» Description of the task
Across the entries below, how many lines have the word "Edition" in them? Respond with only the number.

» Data to process
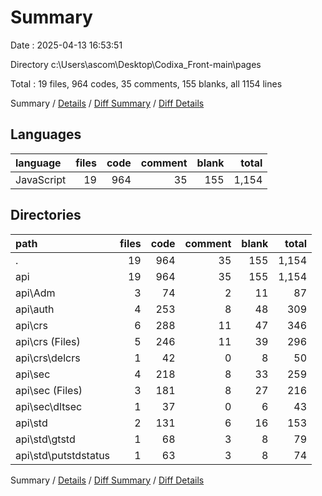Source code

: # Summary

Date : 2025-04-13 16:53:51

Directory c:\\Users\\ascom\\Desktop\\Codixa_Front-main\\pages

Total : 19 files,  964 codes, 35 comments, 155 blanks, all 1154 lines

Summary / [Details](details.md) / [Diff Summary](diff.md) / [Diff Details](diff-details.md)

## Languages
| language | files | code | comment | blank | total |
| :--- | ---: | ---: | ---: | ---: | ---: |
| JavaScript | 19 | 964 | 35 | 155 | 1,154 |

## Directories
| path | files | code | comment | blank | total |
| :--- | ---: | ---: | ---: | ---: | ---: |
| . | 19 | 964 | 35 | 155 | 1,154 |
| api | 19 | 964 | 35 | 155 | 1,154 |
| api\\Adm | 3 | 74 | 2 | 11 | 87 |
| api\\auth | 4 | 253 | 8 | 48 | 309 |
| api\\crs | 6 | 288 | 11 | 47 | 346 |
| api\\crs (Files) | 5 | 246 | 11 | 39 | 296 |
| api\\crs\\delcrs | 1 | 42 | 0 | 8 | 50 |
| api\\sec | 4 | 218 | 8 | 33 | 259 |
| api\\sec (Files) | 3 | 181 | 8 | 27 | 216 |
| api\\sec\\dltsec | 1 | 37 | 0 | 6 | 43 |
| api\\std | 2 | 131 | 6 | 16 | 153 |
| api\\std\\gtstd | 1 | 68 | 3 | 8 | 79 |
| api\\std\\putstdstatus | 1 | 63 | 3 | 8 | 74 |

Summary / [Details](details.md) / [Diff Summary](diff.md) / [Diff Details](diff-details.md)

--

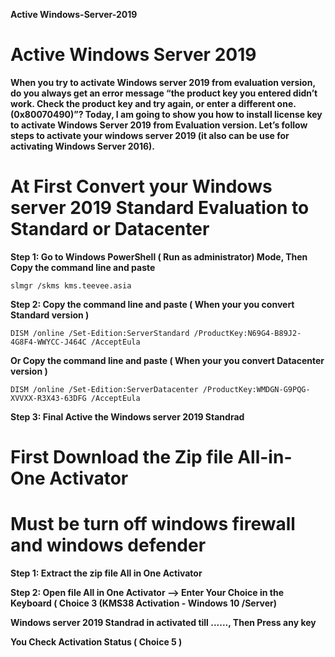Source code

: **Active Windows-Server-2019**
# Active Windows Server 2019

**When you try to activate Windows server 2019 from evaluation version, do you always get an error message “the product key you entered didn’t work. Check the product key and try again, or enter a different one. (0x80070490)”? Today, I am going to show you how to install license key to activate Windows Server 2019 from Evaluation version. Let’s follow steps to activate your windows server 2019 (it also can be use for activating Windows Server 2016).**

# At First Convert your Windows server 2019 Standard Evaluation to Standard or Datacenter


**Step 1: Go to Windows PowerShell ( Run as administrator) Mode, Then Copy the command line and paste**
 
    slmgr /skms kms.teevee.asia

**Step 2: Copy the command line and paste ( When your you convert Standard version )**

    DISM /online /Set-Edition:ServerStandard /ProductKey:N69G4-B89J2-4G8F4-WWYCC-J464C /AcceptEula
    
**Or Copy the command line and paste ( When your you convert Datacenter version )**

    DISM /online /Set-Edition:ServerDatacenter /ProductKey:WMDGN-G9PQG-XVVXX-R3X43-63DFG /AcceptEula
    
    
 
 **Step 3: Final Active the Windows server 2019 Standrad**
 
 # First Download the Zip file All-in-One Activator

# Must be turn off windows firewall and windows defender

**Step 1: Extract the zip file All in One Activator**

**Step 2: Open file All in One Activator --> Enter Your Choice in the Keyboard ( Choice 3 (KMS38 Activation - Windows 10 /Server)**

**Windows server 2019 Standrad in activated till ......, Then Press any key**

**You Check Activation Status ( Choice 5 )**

* * *

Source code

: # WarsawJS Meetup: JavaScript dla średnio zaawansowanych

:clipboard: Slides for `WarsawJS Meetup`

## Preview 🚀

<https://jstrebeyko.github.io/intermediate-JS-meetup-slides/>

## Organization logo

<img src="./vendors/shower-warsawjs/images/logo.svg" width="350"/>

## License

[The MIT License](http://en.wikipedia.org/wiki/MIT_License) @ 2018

» Output of the exercise
2